The Do-Over by Jennifer Honeybourn is a second change at romance. It has a similar set up to The Locket by Stacey Jay (2011), except that it's a one way trip, a single second chance.

Emilia has a great life. She's dating the popular boy. Her parents are planning a trip to Italy. Everything is going her way. And then six months into her relationship, the day before the family trip to Italy, Em's best-friend Alistair admits he has feelings for her and she's forced to rethink everything.

Conveniently for her, Em encounters a fortune teller. She's given the chance to buy a gem that will give her a second go at things. When she wakes in the morning everything will be different. And there are no take-backs.

The majority of the novel is the what happens after she makes the wish and wakes up. The changes are more reaching that she could have ever expected. I also suspect some of the changes were influenced by her father's wish she overheard on the way to bed.
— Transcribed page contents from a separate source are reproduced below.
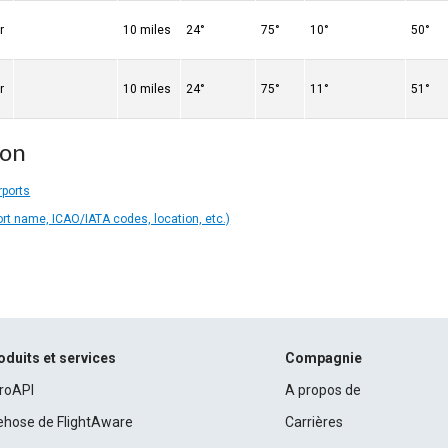
r
10 miles
24°
75°
10°
50°
r
10 miles
24°
75°
11°
51°
ion
rports
ort name, ICAO/IATA codes, location, etc.)
oduits et services
Compagnie
roAPI
A propos de
rehose de FlightAware
Carrières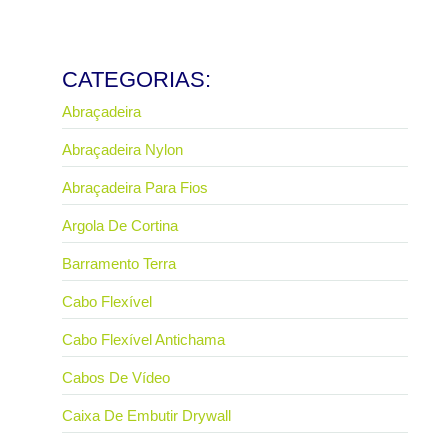
escolher errado
26 de março de 2026
Ler mais
CATEGORIAS:
Abraçadeira
Abraçadeira Nylon
Abraçadeira Para Fios
Argola De Cortina
Barramento Terra
Cabo Flexível
Cabo Flexível Antichama
Cabos De Vídeo
Caixa De Embutir Drywall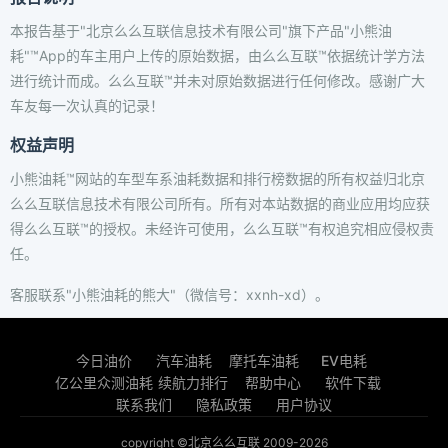
本报告基于"北京么么互联信息技术有限公司"旗下产品"小熊油
耗"™App的车主用户上传的原始数据，由么么互联™依据统计学方法
进行统计而成。么么互联™并未对原始数据进行任何修改。感谢广大
车友每一次认真的记录！
权益声明
小熊油耗™网站的车型车系油耗数据和排行榜数据的所有权益归北京
么么互联信息技术有限公司所有。所有对本站数据的商业应用均应获
得么么互联™的授权。未经许可使用，么么互联™有权追究相应侵权责
任。
客服联系"小熊油耗的熊大"（微信号：xxnh-xd）。
今日油价
汽车油耗
摩托车油耗
EV电耗
亿公里众测油耗
续航力排行
帮助中心
软件下载
联系我们
隐私政策
用户协议
copyright ©北京么么互联 2009-2026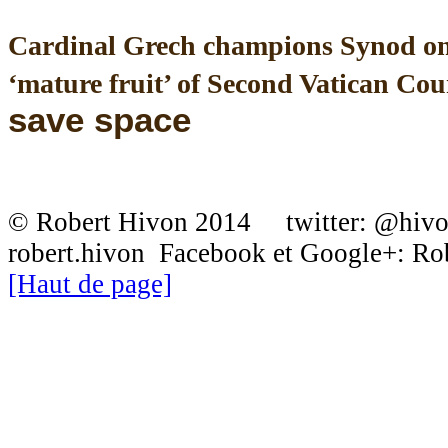
Cardinal Grech champions Synod on 
‘mature fruit’ of Second Vatican Co
save space
© Robert Hivon 2014 twitter: @hiv
robert.hivon Facebook et Google+: R
[Haut de page]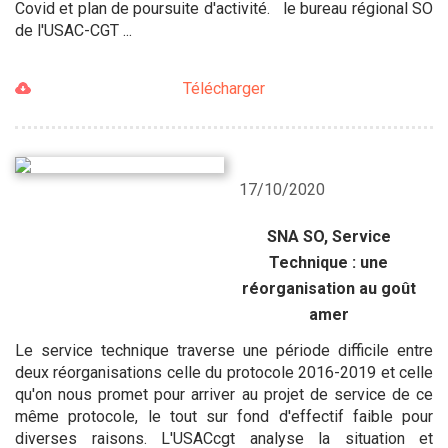
Covid et plan de poursuite d'activité. le bureau régional SO
de l'USAC-CGT ...
Télécharger
17/10/2020
SNA SO, Service
Technique : une
réorganisation au goût
amer
Le service technique traverse une période difficile entre
deux réorganisations celle du protocole 2016-2019 et celle
qu'on nous promet pour arriver au projet de service de ce
même protocole, le tout sur fond d'effectif faible pour
diverses raisons. L'USACcgt analyse la situation et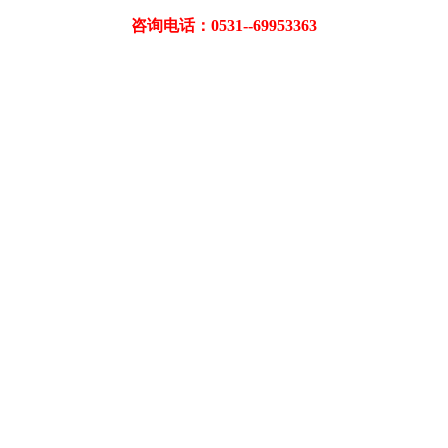
咨询电话：0531--69953363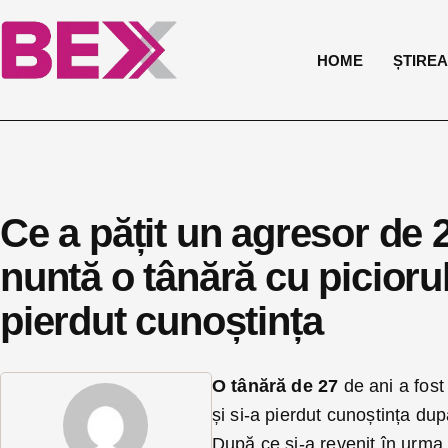
HOME
ȘTIREA 
Ce a pățit un agresor de 2
nuntă o tânără cu piciorul
pierdut cunoștința
O tânără de 27
de ani a fost 
și si-a pierdut cunoștința dup
După ce și-a revenit în urma pu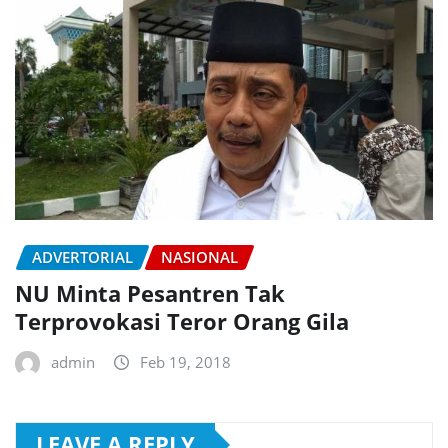
ADVERTORIAL
NASIONAL
NU Minta Pesantren Tak
Terprovokasi Teror Orang Gila
admin
Feb 19, 2018
LEAVE A REPLY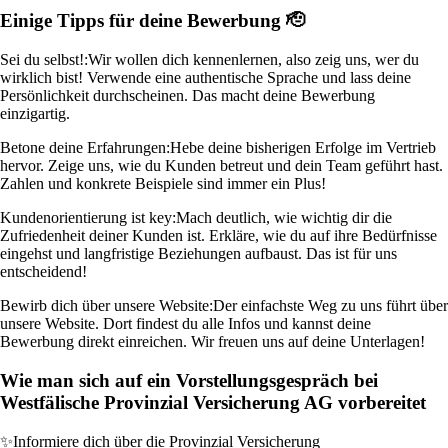
Einige Tipps für deine Bewerbung 🫡
Sei du selbst!:
Wir wollen dich kennenlernen, also zeig uns, wer du
wirklich bist! Verwende eine authentische Sprache und lass deine
Persönlichkeit durchscheinen. Das macht deine Bewerbung
einzigartig.
Betone deine Erfahrungen:
Hebe deine bisherigen Erfolge im Vertrieb
hervor. Zeige uns, wie du Kunden betreut und dein Team geführt hast.
Zahlen und konkrete Beispiele sind immer ein Plus!
Kundenorientierung ist key:
Mach deutlich, wie wichtig dir die
Zufriedenheit deiner Kunden ist. Erkläre, wie du auf ihre Bedürfnisse
eingehst und langfristige Beziehungen aufbaust. Das ist für uns
entscheidend!
Bewirb dich über unsere Website:
Der einfachste Weg zu uns führt über
unsere Website. Dort findest du alle Infos und kannst deine
Bewerbung direkt einreichen. Wir freuen uns auf deine Unterlagen!
Wie man sich auf ein Vorstellungsgespräch bei
Westfälische Provinzial Versicherung AG vorbereitet
✨
Informiere dich über die Provinzial Versicherung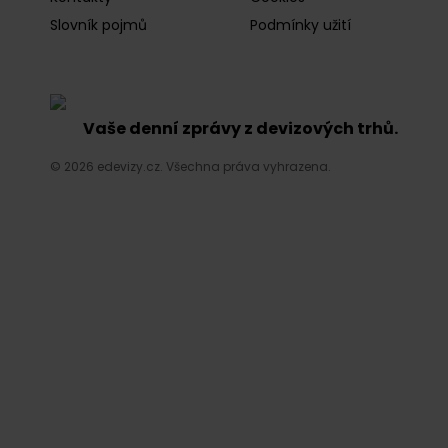
Slovník pojmů
Podmínky užití
Vaše denní zprávy z devizových trhů.
© 2026 edevizy.cz. Všechna práva vyhrazena.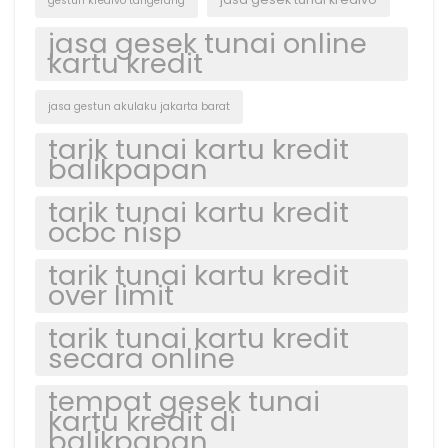
gestun kredivo tangerang
jasa gesek tunai online
kartu kredit
jasa gestun akulaku jakarta barat
tarik tunai kartu kredit
balikpapan
tarik tunai kartu kredit
ocbc nisp
tarik tunai kartu kredit
over limit
tarik tunai kartu kredit
secara online
tempat gesek tunai
kartu kredit di
balikpapan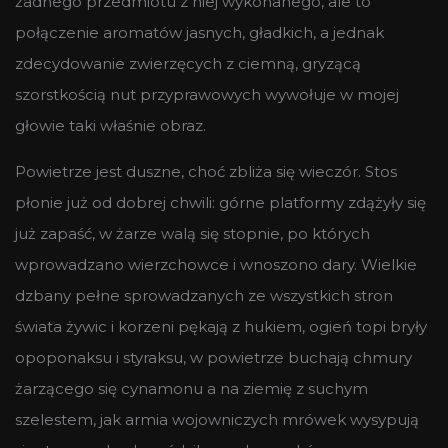
żadnego przedmiotu z niej wykonanego, ale to
połączenie aromatów jasnych, gładkich, a jednak
zdecydowanie zwierzęcych z ciemną, gryzącą
szorstkością nut przyprawowych wywołuje w mojej
głowie taki właśnie obraz.
Powietrze jest duszne, choć zbliża się wieczór. Stos
płonie już od dobrej chwili: górne platformy zdążyły się
już zapaść, w żarze walą się stopnie, po których
wprowadzano wierzchowce i wnoszono dary. Wielkie
dzbany pełne sprowadzanych ze wszystkich stron
świata żywic i korzeni pękają z hukiem, ogień topi bryły
opoponaksu i styraksu, w powietrze buchają chmury
żarzącego się cynamonu a na ziemię z suchym
szelestem, jak armia wojowniczych mrówek wysypują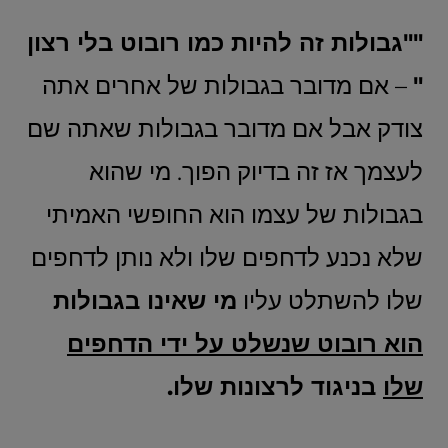
""גבולות זה להיות כמו רובוט בלי רצון
"
– אם מדובר בגבולות של אחרים אתה
צודק אבל אם מדובר בגבולות שאתה שם
לעצמך אז זה בדיוק הפוך. מי שהוא
בגבולות של עצמו הוא החופשי האמיתי
שלא נכנע לדחפים שלו ולא נותן לדחפים
שלו להשתלט עליו
מי שאינו בגבולות
הוא רובוט שנשלט על ידי הדחפים
שלו
בניגוד לרצונות שלו.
The first couple chapters cover so much plot — enough to cover 2/3 of a more traditional YA romance, that I was caught off guard. In all honesty, I had forgotten the time travel aspect when I started reading. But this one-two punch in the first fifty pages serves the same purpose as the first couple chapters of Belly Up by Eva Darrows (2019). The events are necessary but it's the consequences of them where the meat of the plot is.

Em's journey is also one that can be charted on the road narrative spectrum. Emilia is the only one who retains memories of the original version. While she is connected to what was, she is orphaned from what is, including life skills like her job, driving, and home repair. Thus she is an orphan traveler (FF).

Her destination is uhoria (CC). While she doesn't go back in time for to the far future, she goes to an alternate present.

The route is the cornfield (FF). Why? Her opportunity to travel to uhoria begins at a carnival. Where do they set up usually? In fields just outside of town.

Thus The Do-Over can be summarized as an orphan traveler's trip to uhoria via the cornfield.